## PROBLEM DESCRIPTION
Beginning with the line that contains "BERMUDA HEALTH COUNCIL" in the material below, print each line exactly until the line that contains "g) Financial instruments" has been printed, then stop.

START EXERCISE INPUTS

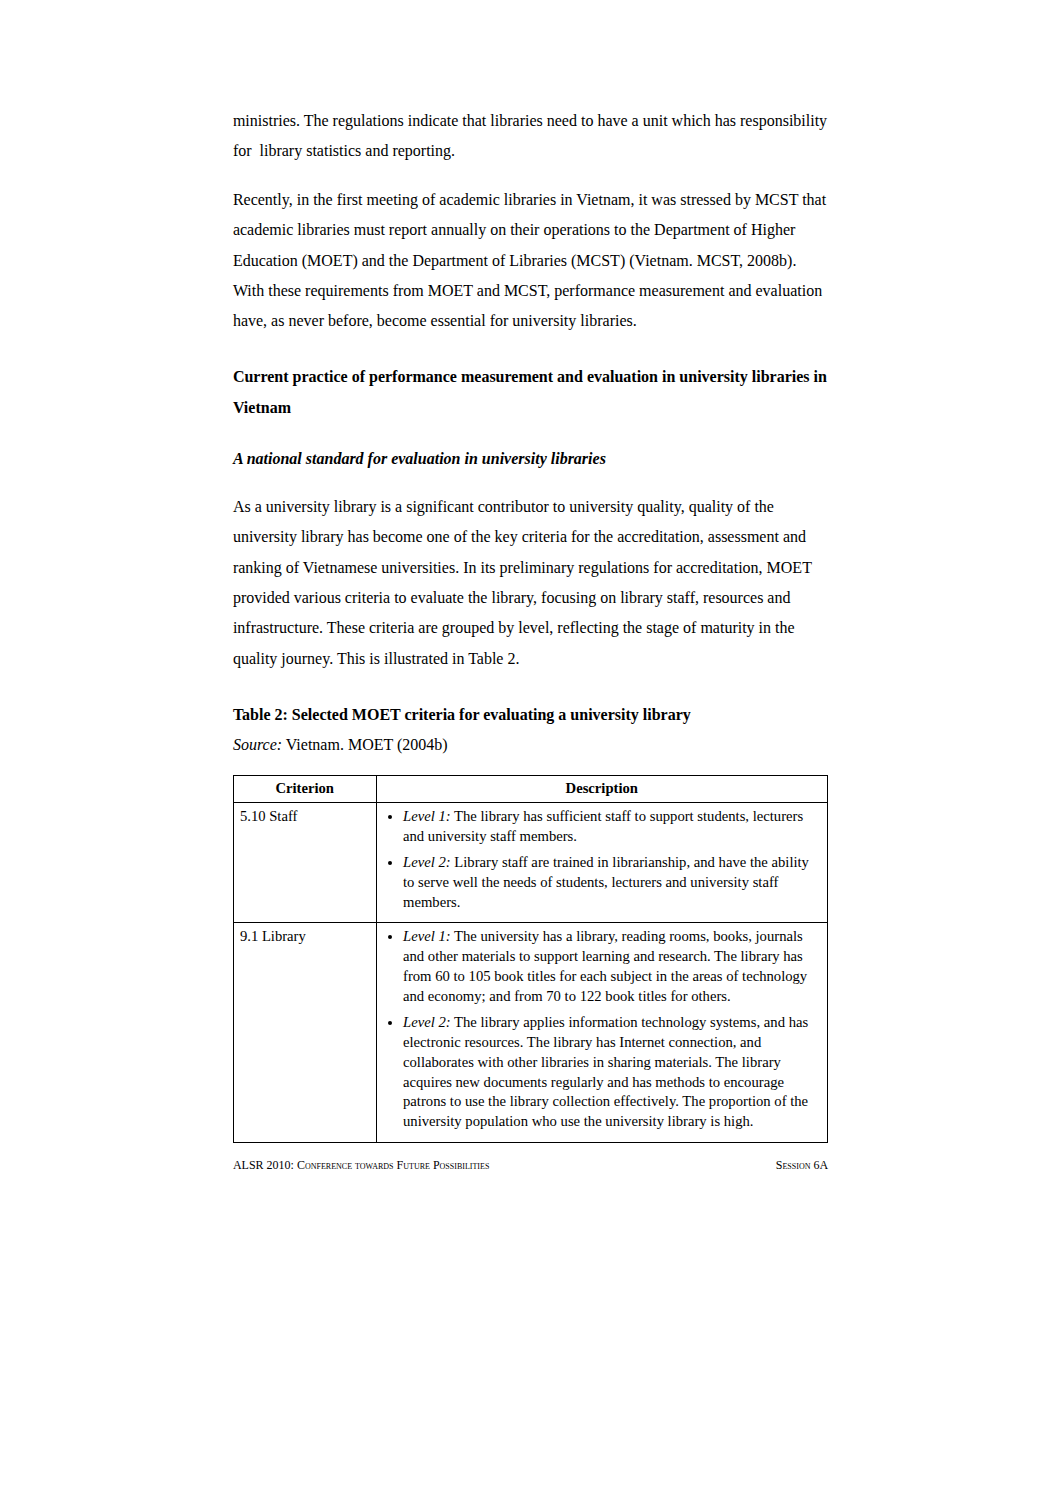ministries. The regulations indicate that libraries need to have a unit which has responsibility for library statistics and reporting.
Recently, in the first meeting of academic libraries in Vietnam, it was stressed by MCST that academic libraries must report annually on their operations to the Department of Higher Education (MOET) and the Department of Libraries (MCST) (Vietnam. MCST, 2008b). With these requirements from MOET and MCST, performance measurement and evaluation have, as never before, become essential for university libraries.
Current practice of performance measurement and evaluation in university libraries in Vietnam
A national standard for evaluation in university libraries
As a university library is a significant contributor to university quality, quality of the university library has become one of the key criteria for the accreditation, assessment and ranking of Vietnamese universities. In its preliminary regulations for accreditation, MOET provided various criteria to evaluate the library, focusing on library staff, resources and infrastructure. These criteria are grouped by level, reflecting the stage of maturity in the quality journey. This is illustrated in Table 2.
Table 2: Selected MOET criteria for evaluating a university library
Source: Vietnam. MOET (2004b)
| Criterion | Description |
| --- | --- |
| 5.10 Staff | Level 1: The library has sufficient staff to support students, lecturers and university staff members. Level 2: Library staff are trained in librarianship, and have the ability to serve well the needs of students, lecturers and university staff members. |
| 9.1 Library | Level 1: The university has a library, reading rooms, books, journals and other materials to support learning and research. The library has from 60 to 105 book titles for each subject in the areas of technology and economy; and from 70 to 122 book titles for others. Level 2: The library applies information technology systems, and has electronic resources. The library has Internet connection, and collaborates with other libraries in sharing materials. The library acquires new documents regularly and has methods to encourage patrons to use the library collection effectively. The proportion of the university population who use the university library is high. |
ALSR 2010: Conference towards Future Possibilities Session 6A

END EXERCISE INPUTS
START EXERCISE INPUTS

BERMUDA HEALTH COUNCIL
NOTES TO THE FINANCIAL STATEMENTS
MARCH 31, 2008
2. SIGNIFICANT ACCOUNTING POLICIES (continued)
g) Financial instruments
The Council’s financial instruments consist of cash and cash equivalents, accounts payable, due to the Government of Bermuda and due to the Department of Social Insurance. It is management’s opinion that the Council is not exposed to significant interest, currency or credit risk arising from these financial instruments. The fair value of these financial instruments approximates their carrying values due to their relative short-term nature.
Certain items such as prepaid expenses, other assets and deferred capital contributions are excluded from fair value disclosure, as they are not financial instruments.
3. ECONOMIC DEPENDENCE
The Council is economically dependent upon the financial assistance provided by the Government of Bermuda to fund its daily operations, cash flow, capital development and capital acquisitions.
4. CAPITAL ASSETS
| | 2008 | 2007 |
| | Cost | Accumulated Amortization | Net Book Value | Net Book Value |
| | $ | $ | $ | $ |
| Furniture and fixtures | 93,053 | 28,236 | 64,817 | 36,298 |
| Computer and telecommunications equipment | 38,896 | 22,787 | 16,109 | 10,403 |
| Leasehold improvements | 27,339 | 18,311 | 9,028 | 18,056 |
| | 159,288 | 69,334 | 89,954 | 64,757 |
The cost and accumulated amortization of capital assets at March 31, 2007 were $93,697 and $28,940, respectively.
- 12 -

END EXERCISE INPUTS

## SOLUTION BELOW
BERMUDA HEALTH COUNCIL
NOTES TO THE FINANCIAL STATEMENTS
MARCH 31, 2008
2. SIGNIFICANT ACCOUNTING POLICIES (continued)
g) Financial instruments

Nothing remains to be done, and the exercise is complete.